> _Assigned task_: In the essay about living with HIV, what did the writer's CD4 count rise to a few months after the light bulb moment?

> _Text block_:
☆ ☆ ☆

I hated the look on my doctor’s face when he was telling me that my numbers weren’t going in the right direction (CD4 was meant to go up on treatment) and I fell instantaneously out of love with percentages when they too decided to piss on my parade. I willed them, I made promises to them and I cried hot tears of anger and hatred only to apologise to them for my frustrations and to try and start afresh once more with these new strangers. And still they continued to fail me.
A year or so after diagnosis I paid for a private assessment of my psychological condition. I did not have any mental health issues or anything like that but I was determined to try and make sense of my place in the world – I was determined to discover the differences which had always been within me. An HIV diagnosis was to give me one thing and one thing alone – it opened a door to enable me to learn about myself in ways I had never contemplated before. It allowed me to accept myself.
I tentatively met with the private psychologist (interestingly enough also HIV positive!) who was to assess me and I strived to be open and to be honest, to trust and to accept. Receiving an Aspergers diagnosis as an adult is apparently a rare thing, with most diagnoses occurring in childhood. This is coupled with the fact that there are largely no services supporting adults with this condition. I was told mine was mild and that I had learnt to counteract the condition in the way I had structured and built my life, such as compensating for structure and routine on one hand with a sense of humour and openness around self discovery on the other. I learnt that my eidetic modality (photographic memory) was a “special skill”. No wonder I couldn’t get those numbers out of my head.
If only an 80’s-prime Tom Cruise was to be my constant companion a la Rain Man, maybe I would have felt differently!
Only after learning these things about myself was I able to find the weapon which I could now use to protect myself against the relentless barrage and continuing assault of these cold new numbers.
Much has been written about grief and HIV, whether it be actual grief involving death or grief for a life now believed to be gone and never the same again or a grief for a life which may not be achieved. I did not grieve for my HIV diagnosis or any of these things but I did grieve when I knew it was time to set free a lifelong lover. I choose to set those numbers free. I choose to give them up, to walk away and to no longer allow them to define my world. I embarked on a life of independence, of new discoveries of spontaneity and without an intensity of obsession which previously defined me.

I still relapse on occasion but largely the release of a previous way of life, of learning new ways of living has only been a positive experience for me. The fact that a few months after my light bulb moment a CD4 count of 200 nudged above 300 for the first time gave me a renewed will and I largely stopped taking an interest with a hope that, if I didn’t pressurise them, those numbers would achieve what they needed to achieve. I live in a new way now, I trust my body, I listen to my instincts and I no longer need the crutch I have lived with all my life. I can walk free and tall.

☆ ☆ ☆

> _Dataset entries_:
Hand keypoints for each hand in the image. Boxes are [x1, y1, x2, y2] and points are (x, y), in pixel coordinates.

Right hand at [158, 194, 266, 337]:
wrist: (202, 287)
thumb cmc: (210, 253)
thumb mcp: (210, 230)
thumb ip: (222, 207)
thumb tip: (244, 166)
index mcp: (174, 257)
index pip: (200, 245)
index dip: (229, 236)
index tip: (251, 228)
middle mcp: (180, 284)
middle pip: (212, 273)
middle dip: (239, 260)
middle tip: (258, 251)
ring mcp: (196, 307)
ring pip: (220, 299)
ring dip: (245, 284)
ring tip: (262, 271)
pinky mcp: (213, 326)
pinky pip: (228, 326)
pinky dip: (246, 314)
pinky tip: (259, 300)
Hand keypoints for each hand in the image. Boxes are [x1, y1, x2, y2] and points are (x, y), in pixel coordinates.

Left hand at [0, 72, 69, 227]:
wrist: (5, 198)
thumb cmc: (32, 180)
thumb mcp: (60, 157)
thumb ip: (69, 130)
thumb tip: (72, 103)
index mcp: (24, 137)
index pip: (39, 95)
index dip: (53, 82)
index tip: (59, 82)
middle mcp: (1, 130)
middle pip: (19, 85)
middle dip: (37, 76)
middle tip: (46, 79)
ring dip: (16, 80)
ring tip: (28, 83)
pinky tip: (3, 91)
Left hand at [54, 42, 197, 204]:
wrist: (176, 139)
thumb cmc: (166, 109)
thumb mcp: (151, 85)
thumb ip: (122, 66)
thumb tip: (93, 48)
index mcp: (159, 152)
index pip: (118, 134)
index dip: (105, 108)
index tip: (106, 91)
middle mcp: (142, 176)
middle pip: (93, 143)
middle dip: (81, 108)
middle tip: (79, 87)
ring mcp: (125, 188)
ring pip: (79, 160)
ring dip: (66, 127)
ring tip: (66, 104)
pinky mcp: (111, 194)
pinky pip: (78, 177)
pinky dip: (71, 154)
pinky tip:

☆ ☆ ☆

> _Solution to the exercise_: It nudged above 300 for the first time, up from 200.